How to Improve Employee Retention – Part II: Your Benefits Suck

Hello everybody and welcome back to our series on employee retention. Last week we talked about the first reason why your employee retention sucks (because your HR sucks)  and what you can do about it. If you haven’t read it yet, I encourage you to do so here.

But that is far from the only reason employees leave a business, and this one is a huge issue for small business owners.

Simply put, your benefits suck.

Of course, there’s very little small businesses can do about that. Large businesses will always be able to offer more benefits than small businesses can, and unless we can completely readjust our government to even that playing field, we’re kinda stuck.

But that doesn’t mean that we can’t offer benefits at all to our employees. Folks are usually happy to stay with a small business as long as the basics are covered. That includes health care, a 401k, and vacation.

But most importantly healthcare…

Like, it’s not even close…

Whether you like it or not, people will be looking for jobs that offer health care, and will always leave a job that doesn’t have health care for one that does. While it is treated very much like a luxury, it’s important for us as business owners to take a step back and really think about how important that “benefit” is, and maybe it will help us understand that it’s actually a necessity.

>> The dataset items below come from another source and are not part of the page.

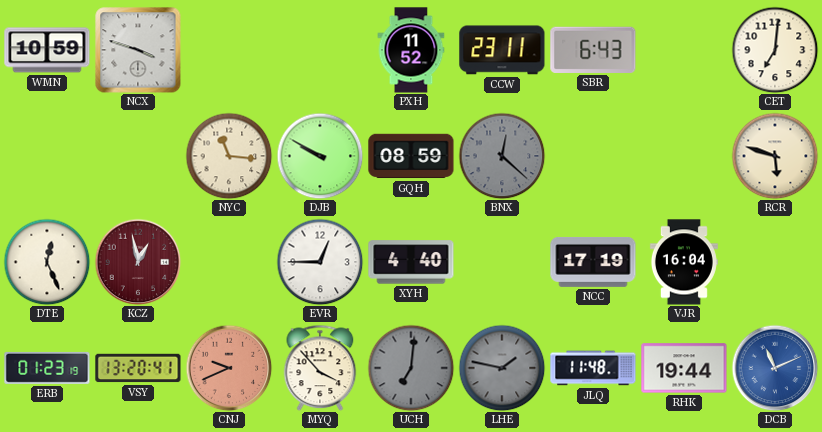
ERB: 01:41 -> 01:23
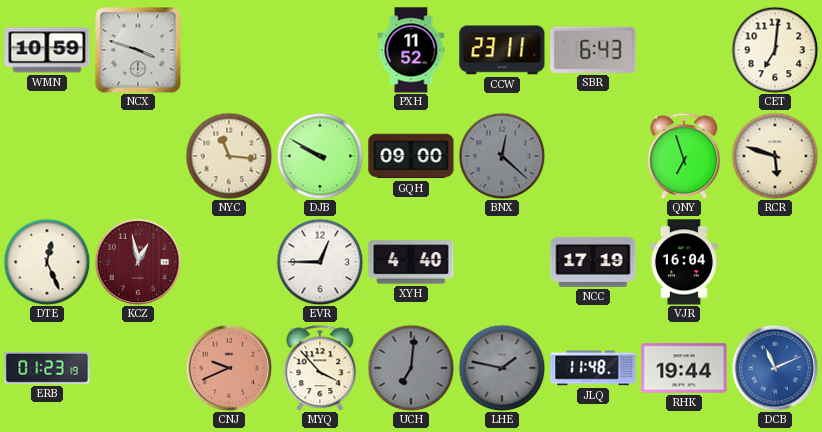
GQH: 08:59 -> 09:00
QNY: none -> 6:57
VSY: 13:20 -> none
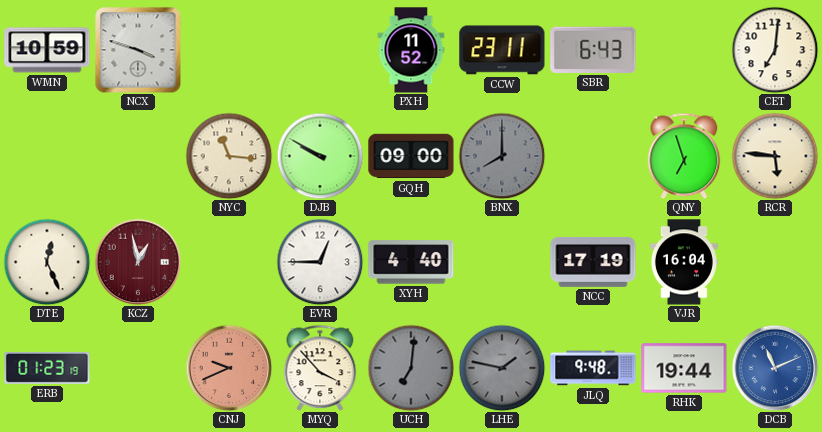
BNX: 12:22 -> 8:00
RCR: 5:48 -> 5:46
JLQ: 11:48 -> 9:48
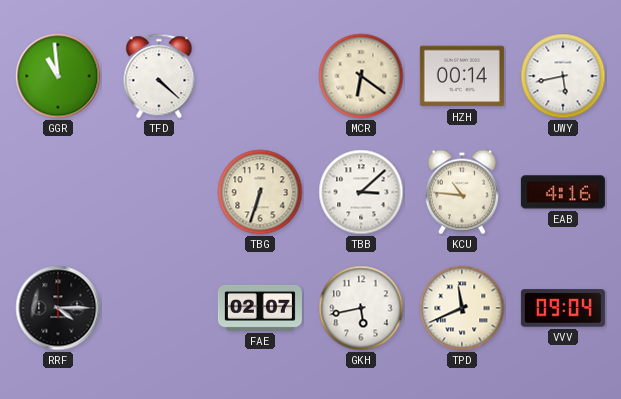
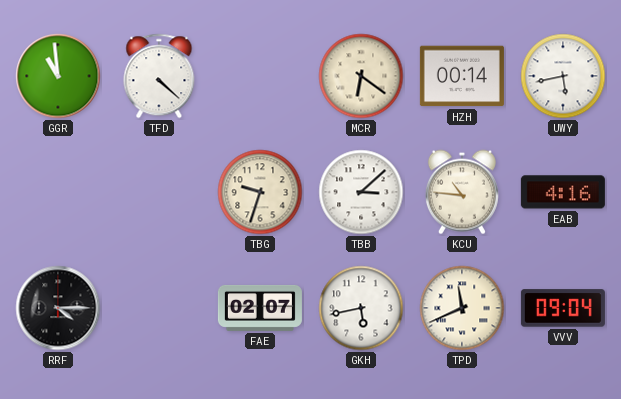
TBG: 6:33 -> 9:33
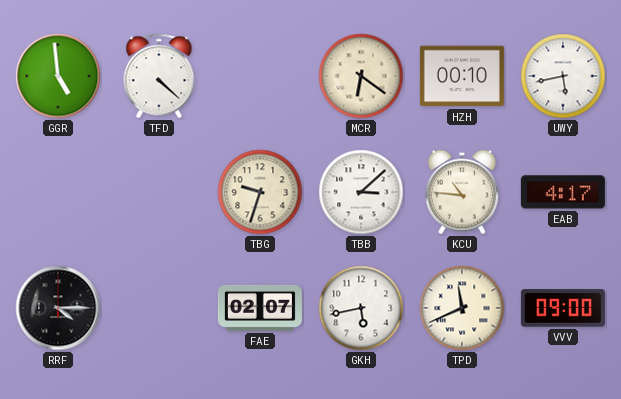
GGR: 10:59 -> 4:59
HZH: 00:14 -> 00:10
EAB: 4:16 -> 4:17
VVV: 09:04 -> 09:00
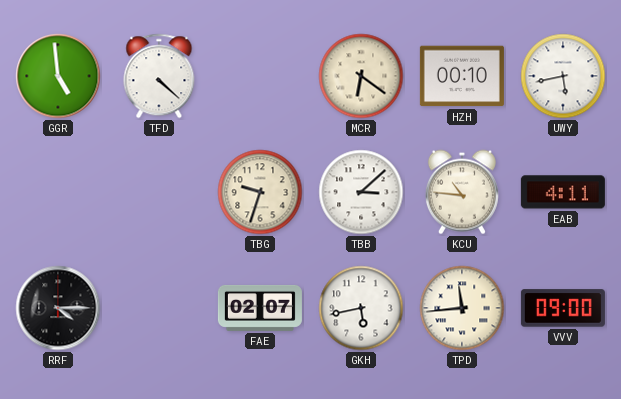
EAB: 4:17 -> 4:11
TPD: 11:41 -> 11:44
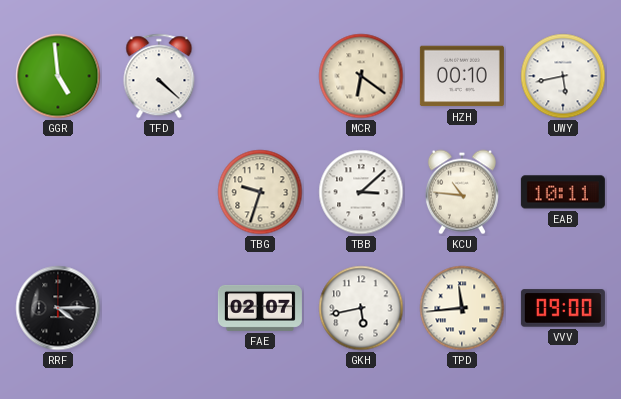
EAB: 4:11 -> 10:11
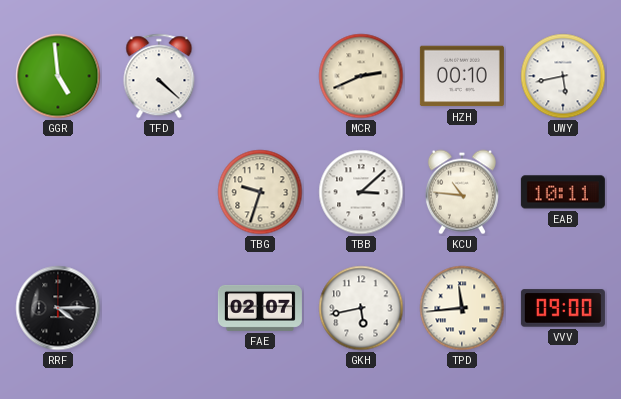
MCR: 6:21 -> 2:41
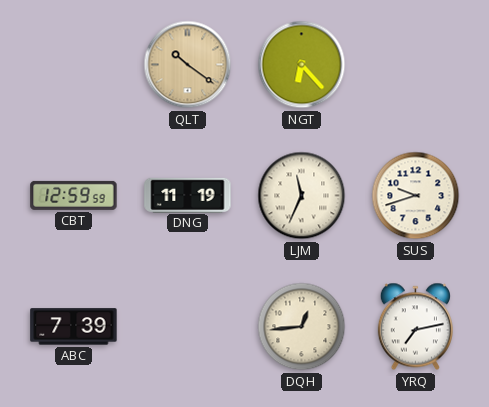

Let’s say you have diabetes and you’re looking for a job. You get two offers, one pays 30 dollars per hour, and the other pays 22. A huge difference right? You’d have to be reckless to take the 22 dollar gig. But the catch is the 22 dollar gig has healthcare and the 30 dollar gig does not.

For someone with diabetes, here is what they would pay for insulin with and without insurance.

With insurance: $15-100 per month

No insurance: $500 per month

So let’s get some information straight here. If this person doesn’t find a job, and they don’t have any other support system, they could die. There is no system to protect them and death due to inability to afford insulin is tragically common in the U.S.

The $30/hr job will still leave you with more money in the end, but not by much. And let’s say, on top of diabetes, you go to the emergency room. Under insurance, you might have to pay a few hundred at most, but for the uninsured, one trip can cost thousands.

In this mindset, you can’t blame anyone for not taking or keeping a job because you don’t offer healthcare, and the looming threat of knowing that you can die from getting sick because you can’t afford treatment is always going to be an unnecessary stress on your business.

I get it, if you’re too small you just can’t afford to offer those benefits. In that case, I would focus on creating as safe and welcoming environment as possible. Focus on hiring younger folks and giving them the skills they need to develop move on to bigger things in their careers. Many will stay with you and be very honest about exactly when and how they plan to leave.

But if you have the ability to offer this benefit to your employees, go for it. Not only will they be grateful for this security net you gave them, but they will also know that they are risking something if they decide to leave your business.